On Page 82 of his book, The Passionate State of Mind, Eric Hoffer has two entries which I quote and comment on.

 

Hoffer: “          144

 

Men of strong passions are usually without compassion. The feeling for others is a ‘wee small voice’ that makes itself heard only in the quiet of an inner equilibrium. The passion for humanity even is not infrequently lacking in humanity.”

 

My response: By accident, Hoffer and I agree on so much. I have long believed that reasoning more than feeling leads to clear thinking, good decisions and acting in concert with one’s healthy, operative moral sense.

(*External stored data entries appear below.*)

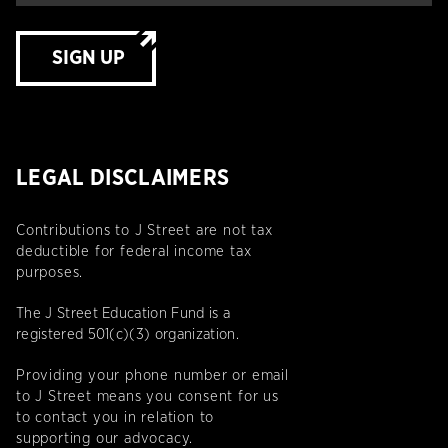
SIGN UP
LEGAL DISCLAIMERS
Contributions to J Street are not tax
deductible for federal income tax
purposes.
The J Street Education Fund is a
registered 501(c)(3) organization.
Providing your phone number or email
to J Street means you consent for us
to contact you in relation to
supporting our advocacy.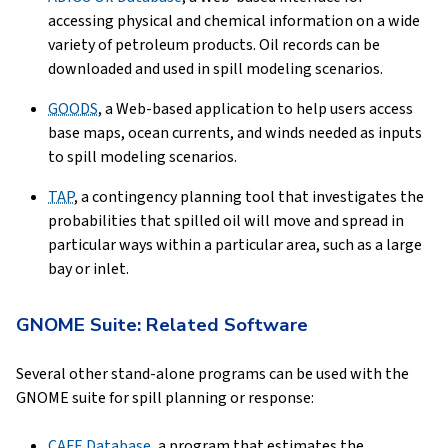
accessing physical and chemical information on a wide
variety of petroleum products. Oil records can be
downloaded and used in spill modeling scenarios.
GOODS
, a Web-based application to help users access
base maps, ocean currents, and winds needed as inputs
to spill modeling scenarios.
TAP
, a contingency planning tool that investigates the
probabilities that spilled oil will move and spread in
particular ways within a particular area, such as a large
bay or inlet.
GNOME Suite: Related Software
Several other stand-alone programs can be used with the
GNOME suite for spill planning or response:
CAFE
Database
, a program that estimates the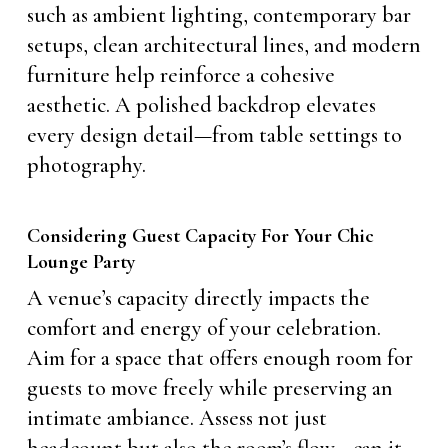
such as ambient lighting, contemporary bar
setups, clean architectural lines, and modern
furniture help reinforce a cohesive
aesthetic. A polished backdrop elevates
every design detail—from table settings to
photography.
Considering Guest Capacity For Your Chic
Lounge Party
A venue’s capacity directly impacts the
comfort and energy of your celebration.
Aim for a space that offers enough room for
guests to move freely while preserving an
intimate ambiance. Assess not just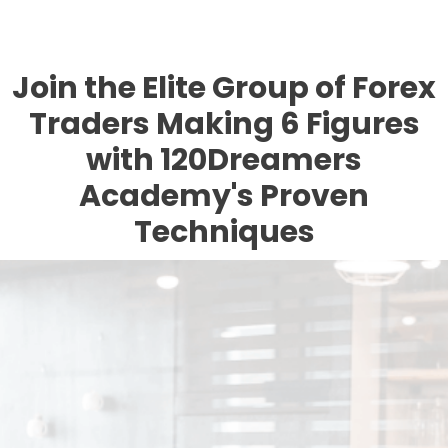
Join the Elite Group of Forex
Traders Making 6 Figures
with 120Dreamers
Academy's Proven
Techniques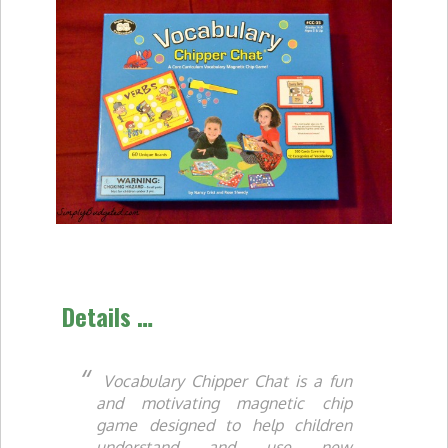
Details …
Vocabulary Chipper Chat
is a fun
and motivating magnetic chip
game designed to help children
understand and use new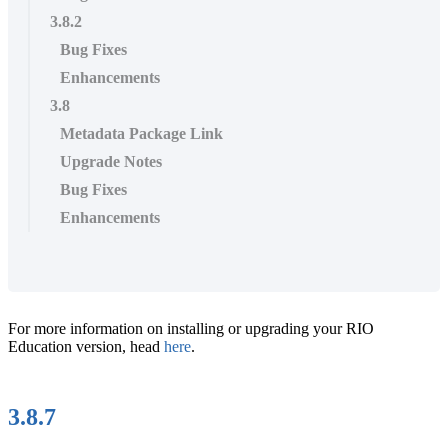
3.8.2
Bug Fixes
Enhancements
3.8
Metadata Package Link
Upgrade Notes
Bug Fixes
Enhancements
For more information on installing or upgrading your RIO
Education version, head
here
.
3.8.7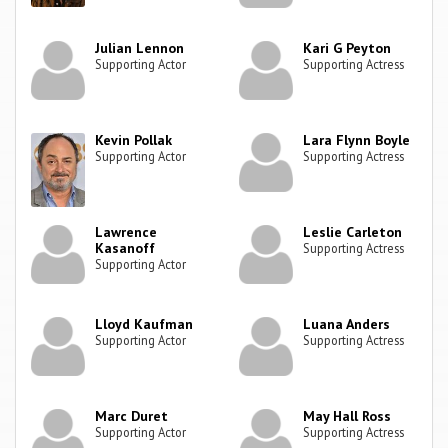
Julian Lennon
Kari G Peyton
Supporting Actor
Supporting Actress
Kevin Pollak
Lara Flynn Boyle
Supporting Actor
Supporting Actress
Lawrence
Leslie Carleton
Kasanoff
Supporting Actress
Supporting Actor
Lloyd Kaufman
Luana Anders
Supporting Actor
Supporting Actress
Marc Duret
May Hall Ross
Supporting Actor
Supporting Actress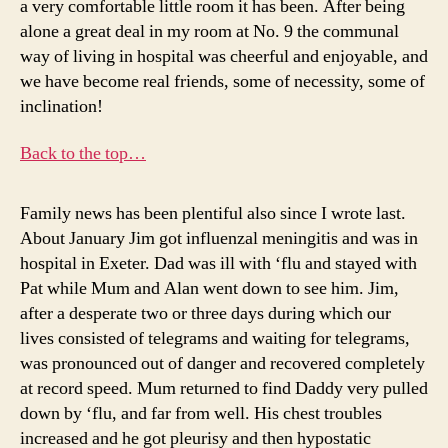
a very comfortable little room it has been. After being
alone a great deal in my room at No. 9 the communal
way of living in hospital was cheerful and enjoyable, and
we have become real friends, some of necessity, some of
inclination!
Back to the top…
Family news has been plentiful also since I wrote last.
About January Jim got influenzal meningitis and was in
hospital in Exeter. Dad was ill with ‘flu and stayed with
Pat while Mum and Alan went down to see him. Jim,
after a desperate two or three days during which our
lives consisted of telegrams and waiting for telegrams,
was pronounced out of danger and recovered completely
at record speed. Mum returned to find Daddy very pulled
down by ‘flu, and far from well. His chest troubles
increased and he got pleurisy and then hypostatic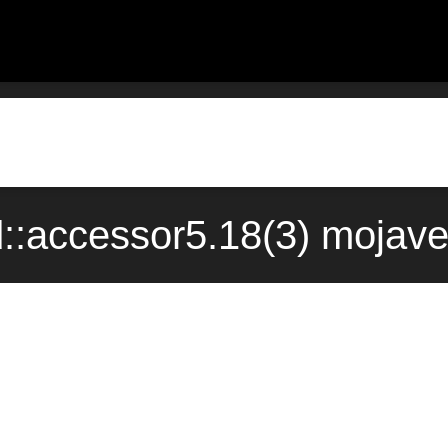
::accessor5.18(3) mojave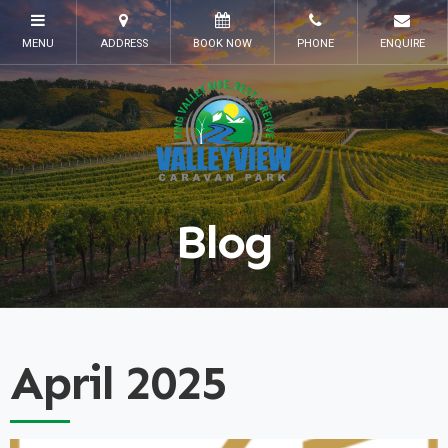
Blog
April 2025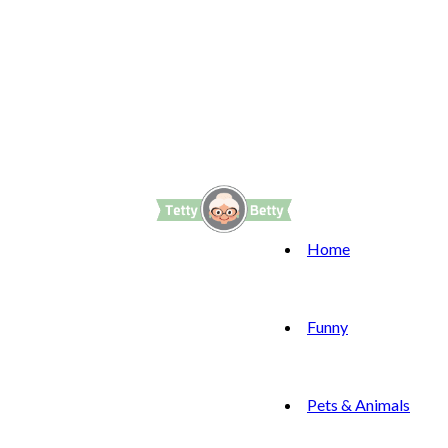
Home
Funny
Pets & Animals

Feeling is important, but passionate operating too often speak of a fanatic, both cruel, hateful, and living lies.

 

The moderate feeling about others, life, reality and how to proceed is revealed to one from benevolent, divine sources, of moderate intent.

 

The individual that is dispassionate and modest in expression and behavior is likely compassionate, while the theatrical, loud, screecher is passionate but without kindness.

 

 

Hoffer: “          145

 

To be fruitful, an enthusiasm should be but as a condiment. Pride in our country and race, dedication to justice, freedom, mankind, etc., must never be the main content of our lives, but an accompaniment and an accessory.”

 

My response: Hoffer is an ethical moderate, and he disavows enthusiasm, fanaticism, true believer-ship, joining a mass movement, group-living (implied), wide-open dedication to an adopted holy cause.